┏━━

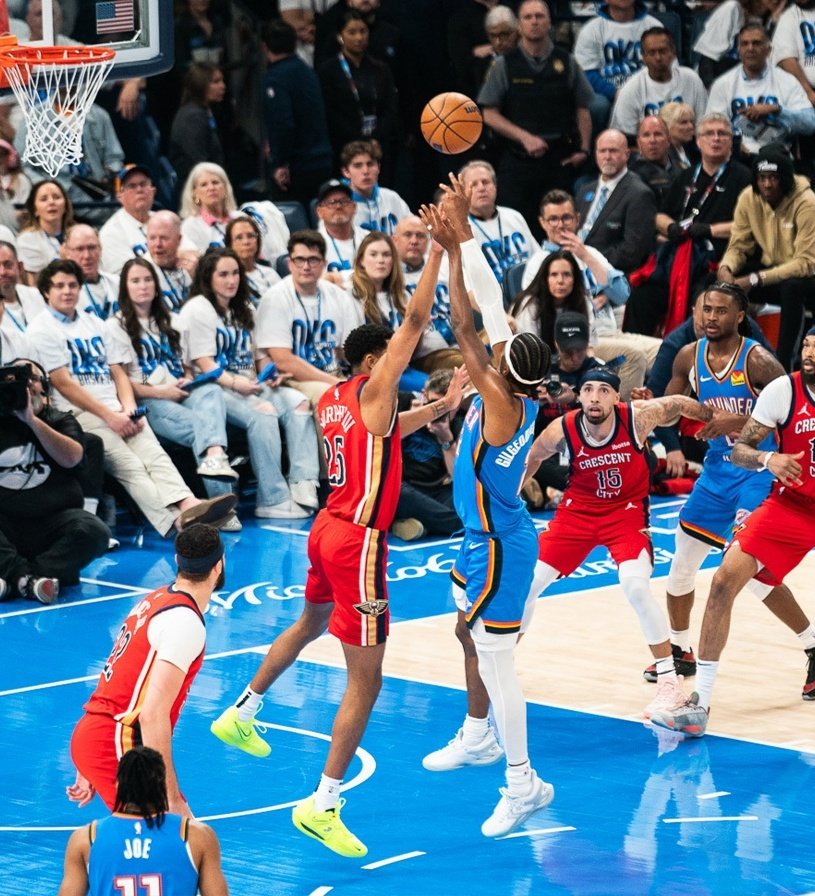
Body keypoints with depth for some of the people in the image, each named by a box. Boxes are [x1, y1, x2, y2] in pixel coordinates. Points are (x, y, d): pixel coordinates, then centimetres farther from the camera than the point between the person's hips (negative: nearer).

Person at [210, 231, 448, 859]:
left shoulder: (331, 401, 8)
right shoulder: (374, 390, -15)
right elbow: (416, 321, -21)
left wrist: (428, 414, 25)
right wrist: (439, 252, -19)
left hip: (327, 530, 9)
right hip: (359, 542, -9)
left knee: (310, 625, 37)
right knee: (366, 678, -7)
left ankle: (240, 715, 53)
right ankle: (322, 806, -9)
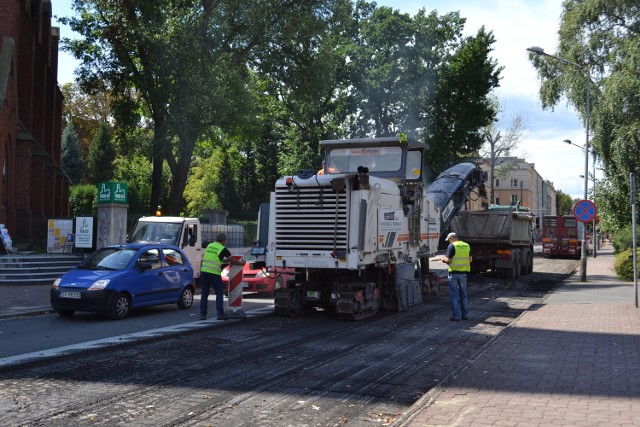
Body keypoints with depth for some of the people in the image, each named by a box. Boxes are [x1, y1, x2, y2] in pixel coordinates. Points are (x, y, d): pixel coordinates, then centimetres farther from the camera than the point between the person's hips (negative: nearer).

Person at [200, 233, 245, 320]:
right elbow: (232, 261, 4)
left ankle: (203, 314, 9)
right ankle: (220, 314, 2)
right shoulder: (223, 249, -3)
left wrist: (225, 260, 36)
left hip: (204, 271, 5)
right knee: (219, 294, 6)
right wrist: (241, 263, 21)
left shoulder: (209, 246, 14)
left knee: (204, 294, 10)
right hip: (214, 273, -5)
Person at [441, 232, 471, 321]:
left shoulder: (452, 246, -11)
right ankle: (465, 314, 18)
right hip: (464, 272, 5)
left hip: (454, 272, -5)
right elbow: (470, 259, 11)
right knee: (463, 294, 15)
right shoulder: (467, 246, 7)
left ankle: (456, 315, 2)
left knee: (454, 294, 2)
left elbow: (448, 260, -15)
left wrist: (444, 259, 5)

┗━━

• _Problem requirements_: Rewrite all the records with every "Person at" changed to "Subject at" and everything else unchanged, leaving out the pictures.

• _Expected answer_:
Body keypoints with depth for some of the people in the image, each named by a box. Boxes are [x1, y1, x2, y2] in pixel coordinates. Points are (x, y, d): pixel coordinates, then centimetres farther from the camera than the point between the person's hips (negative: nearer).

Subject at [210, 231, 448, 859]:
left shoulder: (331, 401, 8)
right shoulder: (374, 390, -15)
right elbow: (416, 321, -21)
left wrist: (428, 414, 25)
right wrist: (439, 252, -19)
left hip: (327, 530, 9)
right hip: (359, 542, -9)
left knee: (310, 625, 37)
right knee: (366, 678, -7)
left ankle: (240, 715, 53)
right ankle: (322, 806, -9)
Body keypoints with depth for some of the people in the image, each named by a box. Boxes are [x1, y1, x2, y2] in pixel coordinates. Points are (x, y, d): pixel coordinates, then centimetres farther from the camera than the point between the person's hips (negative: nearer).

Subject at [200, 233, 245, 320]:
right elbow: (232, 261, 4)
left ankle: (203, 314, 9)
right ankle: (220, 314, 2)
right shoulder: (223, 249, -3)
left wrist: (225, 260, 36)
left hip: (204, 271, 5)
right knee: (219, 294, 6)
right wrist: (241, 263, 21)
left shoulder: (209, 246, 14)
left knee: (204, 294, 10)
right hip: (214, 273, -5)
Subject at [441, 232, 471, 321]:
left shoulder: (452, 246, -11)
right ankle: (465, 314, 18)
right hip: (464, 272, 5)
left hip: (454, 272, -5)
right elbow: (470, 259, 11)
right knee: (463, 294, 15)
right shoulder: (467, 246, 7)
left ankle: (456, 315, 2)
left knee: (454, 294, 2)
left elbow: (448, 260, -15)
left wrist: (444, 259, 5)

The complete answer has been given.